Year 1974 marked a new era for buyers: new model MT-10 could boast a 12 volt onboard electric system that greatly improved effectiveness of lighting and signaling. Unfortunately, these were the only improvements besides a double cushion for sidecar passenger and a new fuel tank of increased volume.
In 1976 the factory conveyor issued the first series of new model Dnepr MT-10-36 that with modernized carburetors had increased engine power from 32 to 36 hp. The following year buyers could evaluate MT-12, though under a new model name there was a disguised old but reliable sidevalve 750cc engine and transmission with sidecar wheel drive of MB-750 used with a new undercarriage.
Dnepr MT-12 with sidecar wheel drive
Same machine named MB-750M was supplied to the Red army since 1973. There is no proven information for reasons of MT-12 appearing for open market sale, it may have been army authorities that rejected this motorcycle and KMZ was forced to use parts in reserve, but maybe the factory was ordered to “open secret stuff” and let this military production for general public. Interestingly that the motorcycle for civil use was modernized with a gearbox from OHV engine version, having not only a reverse gear, but also *automatic declutching mechanism when shifting gears.
1977 saw a very interesting motorcycle for road races. Kiev specialists developed “SSh-500” with two-stroke, four cylinder 494cc engine borrowed form a cutter, which was liquid cooled and had power of 75 hp at 10000rpm. The machine was equipped with 8×10” wheels and took part in USSR championships with success.
26 January 1979 the millionth motorcycle came off the KMZ conveyor.
Model “Dnepr” MT-10-36 was built till 1984 when it was changed with MT-11 having surprisingly engine of lower power, 32 hp instead of 36. Undercarriage got a parking brake, while other improvements were almost insufficient. Engine, gearbox and some other parts were made interchangeable with corresponding parts of motorcycles “Ural” of IMZ.
Two years later there appeared a version having MT 11 engine and sidecar wheel drive named MT-16.

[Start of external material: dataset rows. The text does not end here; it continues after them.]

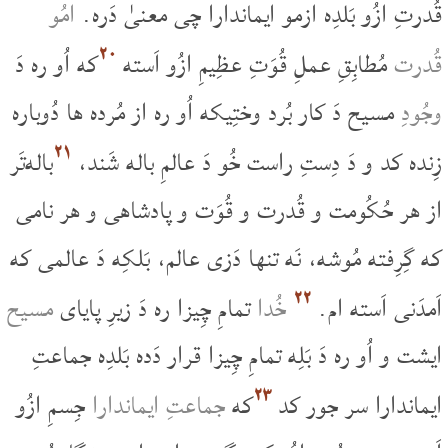
قُدرتِ ازُو بَلدِه ازمو ایماندارا چی معنیٰ دَره.
امُو
۲۰
قُدرت
مُطابِقِ عملِ قُوَتِ عظِیمِ ازُو اَسته
که اُو ره دَ
وجُودِ
مسیح دَ کار بُرد وختِیکه اُو ره از مُرده ها دُوباره
۲۱
زِنده کد و دَ دِستِ راست خُو دَ عالمِ باله شَند،
باله‌تَر
از هر حُکُومت و قُدرت و قُوَت و پادشاهی و هر نامی
که گِرِفته مُوشه، نَه تنها دَزی عالم، بَلکِه دَ عالمی که
۲۲
اَمدَنی اَسته ام.
خُدا
تمامِ چِیزا ره دَ زیرِ پایای
مسیح
ایشت و اُو ره دَ بَلِه تمامِ چِیزا قرار دَده بَلدِه جماعتِ
۲۳
ایماندارا سر جور کد
که
جماعتِ ایماندارا
جِسمِ ازُو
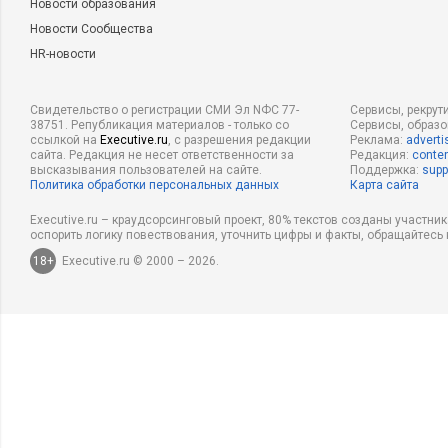
Новости образования
Новости Сообщества
HR-новости
Свидетельство о регистрации СМИ Эл NФС 77-
Сервисы, рекрут
38751. Републикация материалов - только со
Сервисы, образ
ссылкой на
Executive.ru
, с разрешения редакции
Реклама:
adverti
сайта. Редакция не несет ответственности за
Редакция:
conten
высказывания пользователей на сайте.
Поддержка:
supp
Политика обработки персональных данных
Карта сайта
Executive.ru – краудсорсинговый проект, 80% текстов созданы участни
оспорить логику повествования, уточнить цифры и факты, обращайтесь 
18+
Executive.ru © 2000 – 2026.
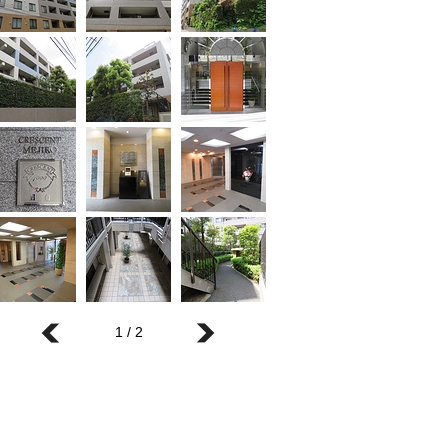
1 / 2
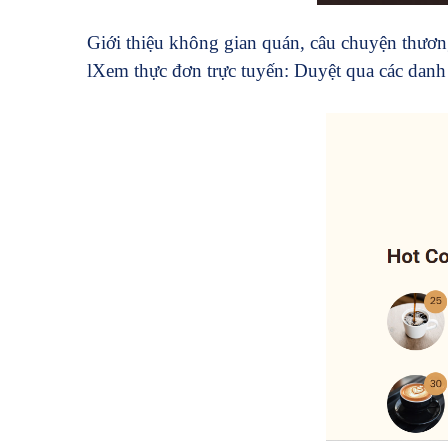
Giới thiệu không gian quán, câu chuyện thươn
l
Xem thực đơn trực tuyến: Duyệt qua các danh 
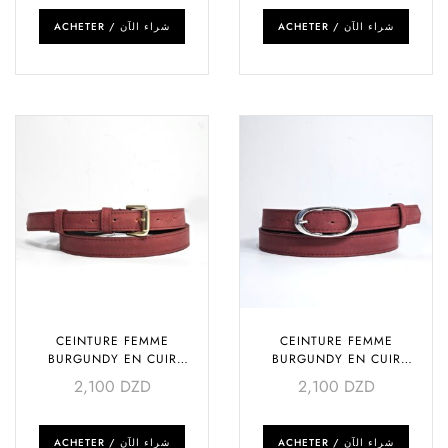
ACHETER / شراء الآن
ACHETER / شراء الآن
CEINTURE FEMME
CEINTURE FEMME
BURGUNDY EN CUIR
BURGUNDY EN CUIR
VÉRITABLE – BOUCLE DORÉE
VÉRITABLE – BOUCLE
2,100
DZD
2,100
DZD
ARGENTÉE
ACHETER / شراء الآن
ACHETER / شراء الآن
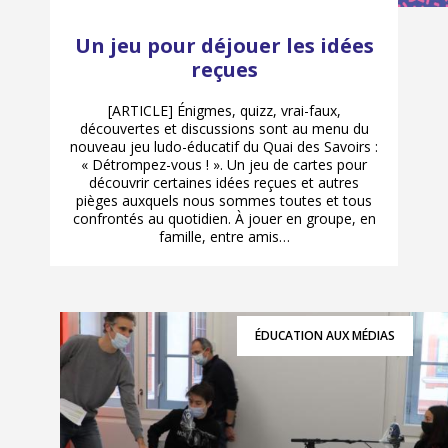
Un jeu pour déjouer les idées
reçues
[ARTICLE] Énigmes, quizz, vrai-faux,
découvertes et discussions sont au menu du
nouveau jeu ludo-éducatif du Quai des Savoirs :
« Détrompez-vous ! ». Un jeu de cartes pour
découvrir certaines idées reçues et autres
pièges auxquels nous sommes toutes et tous
confrontés au quotidien. À jouer en groupe, en
famille, entre amis…
ÉDUCATION AUX MÉDIAS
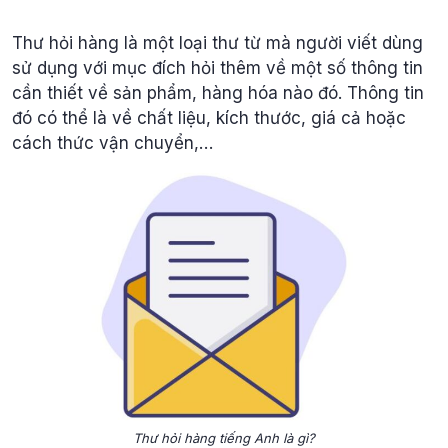
Thư hỏi hàng là một loại thư từ mà người viết dùng
sử dụng với mục đích hỏi thêm về một số thông tin
cần thiết về sản phẩm, hàng hóa nào đó. Thông tin
đó có thể là về chất liệu, kích thước, giá cả hoặc
cách thức vận chuyển,…
Thư hỏi hàng tiếng Anh là gì?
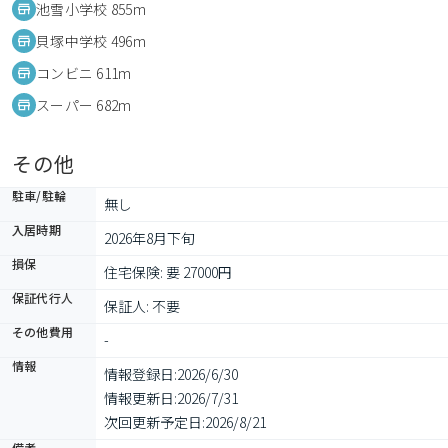
池雪小学校 855m
貝塚中学校 496m
コンビニ 611m
スーパー 682m
その他
駐車/駐輪
無し
入居時期
2026年8月下旬
損保
住宅保険: 要 27000円
保証代行人
保証人: 不要
その他費用
-
情報
情報登録日:
2026/6/30
情報更新日:
2026/7/31
次回更新予定日:
2026/8/21
備考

Dnepr MT-16 with sidecar wheel drive
After Ukraine became a fully independent state, motorcycles from Kiev were named “Dnipro” (prounounced “dneepoh”) and production output was decreased gradually. Since 1991 a solo motorcycle “Dnipro” KMZ 8.157.02 was assembled together with unchanged models “Dnipro” MT- 11 and MT-16 making the factory production line, sidecar versions were offered with telescopic front fork or long lever front fork.
By the year 2000 it was thought that the factory was closed, though it even continued working on experimental machines such as 1000cc engine motorcycle and cargo tricycle capable of carrying 300kgs of load.
KMZ were hoping to come out of stagnation and were planning to conquer a proper sector of the Russian and overseas markets. Several models were prepared to see if they were demanded by market. Sadly motorcycle and sidecar production at Kiev Motorcycle Works ceased.
Translation ©Evgeny Radchenko 2014 especially for b-Cozz.com
There were two versions of the “Stubbie” leading link front forks. Early version used roller bearings, later version used ball bearings.
(note Catweazle) I never saw ball bearings but I’ve seen glide bearings used, steel and bronze
Motorcycle K-650 had more flared mudguards ends and cylinder heads had longer fins on inlet side. These longer fins were reduced on model MT-9 onwards.
*Gearbox MT804 with reverse gear and automatic declutching mechanism (foot clutch). There was also made a gearbox MT804 without reverse gear mechanism, the reverse gear hand lever was omitted for MT-9 solo motorcycles. These thus allowed a 5-speed arrangement. Gearbox MT804 interchanged with old-type “crash” gearbox, with shorter driveshaft length required.
MT-9 had a high profile camshaft. MT-10 had mild camshaft. MT-10 had increased diamter inlet valves.
Parts stamped with a star were from military assembly lines quality control.